Location: Livestock, Forage and Pasture Management Research Unit
Project Number: 3070-31630-008-000-D
Project Type: In-House Appropriated
Start Date: Jul 26, 2022
End Date: Jul 25, 2027
Objective 1. Evaluate production efficiency in reproductive beef cattle within conventional and unconventional production systems in the Southern Great Plains. Sub-objective 1.A: Quantify dynamics of C and energy balances of southern tallgrass prairie in response to grazing systems, prescribed burns, and biophysical factors. Sub-objective 1.B: Evaluate the rumen biome of cows managed on different pasture types. Objective 2. Evaluate nutrient-use and production efficiency in terminal beef cattle within conventional and unconventional forage-based growing and finishing systems in the Southern Great Plains. Sub-objective 2.A: Define the value of annual forage mixes as sources of ecosystem services in warm-season row crop rotations: livestock performance, soil condition, C, and energy budgets. Objective 3. Utilize new and existing technologies to remotely improve herd health monitoring, and improve management practices for increased overall system efficiency and sustainability. Sub-objective 3.A: Evaluate body condition, reproduction efficiency, and rumen microbiome of cows under different systems of pasture-based management.

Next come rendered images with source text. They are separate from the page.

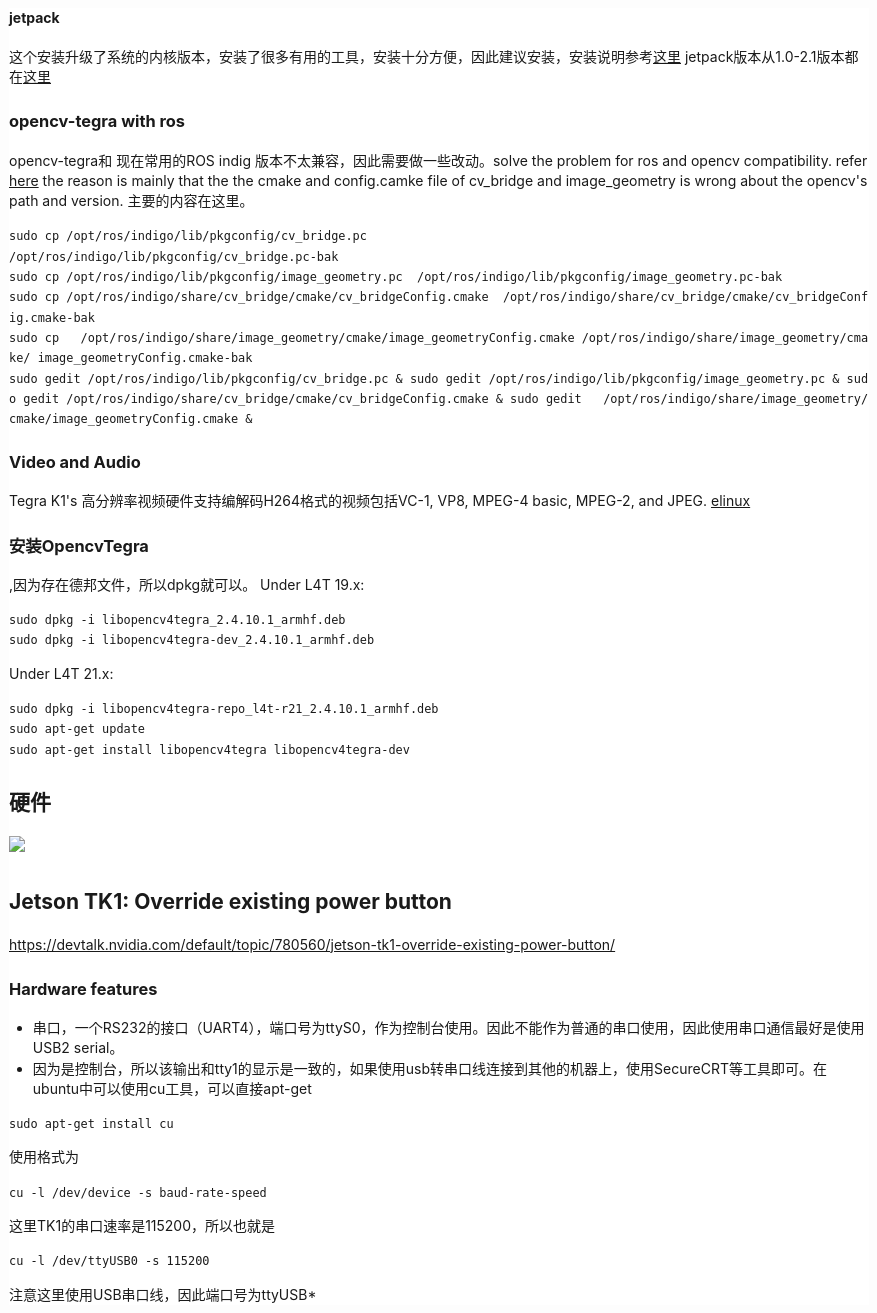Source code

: #### jetpack
这个安装升级了系统的内核版本，安装了很多有用的工具，安装十分方便，因此建议安装，安装说明参考[这里](https://developer.nvidia.com/embedded/jetpack)
jetpack版本从1.0-2.1版本都在[这里](https://developer.nvidia.com/embedded/downloads#?tx=$product,jetson_tk1)

### opencv-tegra with ros
opencv-tegra和 现在常用的ROS indig 版本不太兼容，因此需要做一些改动。solve the problem for ros and opencv compatibility. refer [here](http://myzharbot.robot-home.it/blog/software/ros-nvidia-jetson-tx1-jetson-tk1-opencv-ultimate-guide/)
the reason is mainly that the the cmake and config.camke file of cv_bridge and image_geometry is wrong about the opencv's path and version.
主要的内容在这里。

```
sudo cp /opt/ros/indigo/lib/pkgconfig/cv_bridge.pc
/opt/ros/indigo/lib/pkgconfig/cv_bridge.pc-bak
sudo cp /opt/ros/indigo/lib/pkgconfig/image_geometry.pc  /opt/ros/indigo/lib/pkgconfig/image_geometry.pc-bak
sudo cp /opt/ros/indigo/share/cv_bridge/cmake/cv_bridgeConfig.cmake  /opt/ros/indigo/share/cv_bridge/cmake/cv_bridgeConfig.cmake-bak
sudo cp   /opt/ros/indigo/share/image_geometry/cmake/image_geometryConfig.cmake /opt/ros/indigo/share/image_geometry/cmake/ image_geometryConfig.cmake-bak
sudo gedit /opt/ros/indigo/lib/pkgconfig/cv_bridge.pc & sudo gedit /opt/ros/indigo/lib/pkgconfig/image_geometry.pc & sudo gedit /opt/ros/indigo/share/cv_bridge/cmake/cv_bridgeConfig.cmake & sudo gedit   /opt/ros/indigo/share/image_geometry/cmake/image_geometryConfig.cmake &
```
### Video and Audio
Tegra K1's 高分辨率视频硬件支持编解码H264格式的视频包括VC-1, VP8, MPEG-4 basic, MPEG-2, and JPEG.
[elinux](http://elinux.org/Jetson/H264_Codec)
### 安装OpencvTegra
[](http://elinux.org/Jetson/Installing_OpenCV),因为存在德邦文件，所以dpkg就可以。
Under L4T 19.x:
```
sudo dpkg -i libopencv4tegra_2.4.10.1_armhf.deb
sudo dpkg -i libopencv4tegra-dev_2.4.10.1_armhf.deb
```
Under L4T 21.x:
```
sudo dpkg -i libopencv4tegra-repo_l4t-r21_2.4.10.1_armhf.deb
sudo apt-get update
sudo apt-get install libopencv4tegra libopencv4tegra-dev
```
## 硬件
![](/home/bobin/Dropbox/blog/uav/image/tk1.png)

## Jetson TK1: Override existing power button
https://devtalk.nvidia.com/default/topic/780560/jetson-tk1-override-existing-power-button/

### Hardware features
- 串口，一个RS232的接口（UART4），端口号为ttyS0，作为控制台使用。因此不能作为普通的串口使用，因此使用串口通信最好是使用USB2 serial。
- 因为是控制台，所以该输出和tty1的显示是一致的，如果使用usb转串口线连接到其他的机器上，使用SecureCRT等工具即可。在ubuntu中可以使用cu工具，可以直接apt-get
```
sudo apt-get install cu
```
使用格式为
```
cu -l /dev/device -s baud-rate-speed
```
这里TK1的串口速率是115200，所以也就是
```
cu -l /dev/ttyUSB0 -s 115200
```
注意这里使用USB串口线，因此端口号为ttyUSB*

Over the last half century, annual U.S. beef production has increased with fewer cows in the national herd by harvesting larger animals. While feed costs represent the single largest expense in beef production, less than 20% of the post-weaning feed energy consumed is converted to edible product. As competition for and the price of feed-grains increases due to growing global human population, use of grains for energy production, and other requirements, beef production enterprises will need to transition from greater grain/inputs dependency to greater reliance on forage resources (pasture and rangeland) produced on lands not suitable for more intensive crop production. We propose to increase on-farm forage system nutrient quality during the typical dormant season, reduce outside-sourced supplement dependence, and evaluate multiple forage systems for efficiency in terms of water, soil, and nutrient supply. The research effort will allow for improvement in efficiency and sustainability of forage-based cow/calf and beef cattle production systems within the southern Great Plains. Additionally, evaluation of animal genetic by forage system management/type interactions will further allow the improvement of forage-based production systems in the Southern Great Plains (SGP) and globally. The end result will be improved efficiency of beef production from enhanced grassland-, pasture-, and forage-based systems with less grain and fossil fuel inputs, less need for capital through increased use of on-farm products, and increased competitiveness and profitability for producers. To accomplish this goal, the impact of animal genetics and management interactions on animal/system nutrient-use efficiency, health, and the beef system components must be better understood.